Local wait-list HCC treatment was not taken into account because of a high risk of bias in this retrospective analysis: Patients can only be treated if they remain long enough on the waiting list, and patients dying or dropping early will have no time for a local HCC treatment. As a result, local HCC treatment is skewed toward patients at low risk of dropout. This said, post-treatment HCC size and AFP changes are captured by the proposed model, because the deMELD is continuously reassessed on the waiting list (we propose an assessment after each local HCC treatment or at least every 3 months).
It may be argued that a graft allocation based on the risk of HCC progression and dropout may impair post-transplant outcomes, because it diverts organs to patients with a poorer oncological prognosis.16 We acknowledge that some currently delisted higher risk patients would now reach transplantation thanks to their deMELD and potentially recur thereafter.
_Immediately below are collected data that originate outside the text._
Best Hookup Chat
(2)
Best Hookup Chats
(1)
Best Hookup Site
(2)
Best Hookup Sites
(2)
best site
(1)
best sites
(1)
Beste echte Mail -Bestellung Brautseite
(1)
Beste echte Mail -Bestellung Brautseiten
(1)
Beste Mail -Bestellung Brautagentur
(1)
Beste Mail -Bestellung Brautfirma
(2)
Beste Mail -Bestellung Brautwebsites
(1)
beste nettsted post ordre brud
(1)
This issue would require a prospective assessment along with an external validation of the model and the deMELD. If needed, the risk of post-transplant recurrence could potentially be maintained as low with a minimum 3-month wait before transplantation, similar to the one proposed after downstaging and during the 2009 National Conference on Liver Allocation in Patients with Hepatocellular Carcinoma in the United States.17, 18 Patients at high risk of early post-transplant recurrence would thus be excluded from transplantation, and only candidates with slower, less aggressive “good biology” tumors would be selected. Such a practice may be further adapted according to additional factors altering transplantation outcome, including the quality of the liver graft, the recipient disease etiology, and a number of tumor characteristic variables not included in the model, such as vascular invasion and HCC differentiation.
The significant weight of AFP in the model introduces the paradox of a system predicting dropout according to a utility endpoint (i.e., Milan criteria) while giving priority to patients with biologically unfavorable tumors. This paradox may be especially relevant considering the average high AFP of the studied population (337 ± 1,928 ng/mL) and should promote the introduction of an AFP cutoff (some have proposed a cutoff of 400 ng/mL), along with morphological variables for candidate selection.4, 8
The predictive performance of the multivariate model for the dropout is acceptable (C = 0.72), but indicates that some factors could be missing to further explain the risk of dropout. The proposed equation for the deMELD is called to be improved by the detection of new factors associated to the risk of dropout. Moreover, it is necessary to update regularly the equation: If the risk of dropout is modified (e.g., by an evolution of the number of donors, by the use of the deMELD, or by the use of treatments improving the survival in HCC patients), the proposed model may also be modified. As a further note, the equation for deMELD calculation was established in a specific population (mainly including patients within Milan) and its application on another population may not be appropriate, thus requiring external validation.
Overall, the proposed model based on the SRTR data allow a better comparison of the opportunities of HCC and non-HCC patients to receive a graft on a common waiting list and, possibly, for a fairer allocation of liver grafts. External validation and potential adaptation to a population with larger HCC sizes are warranted.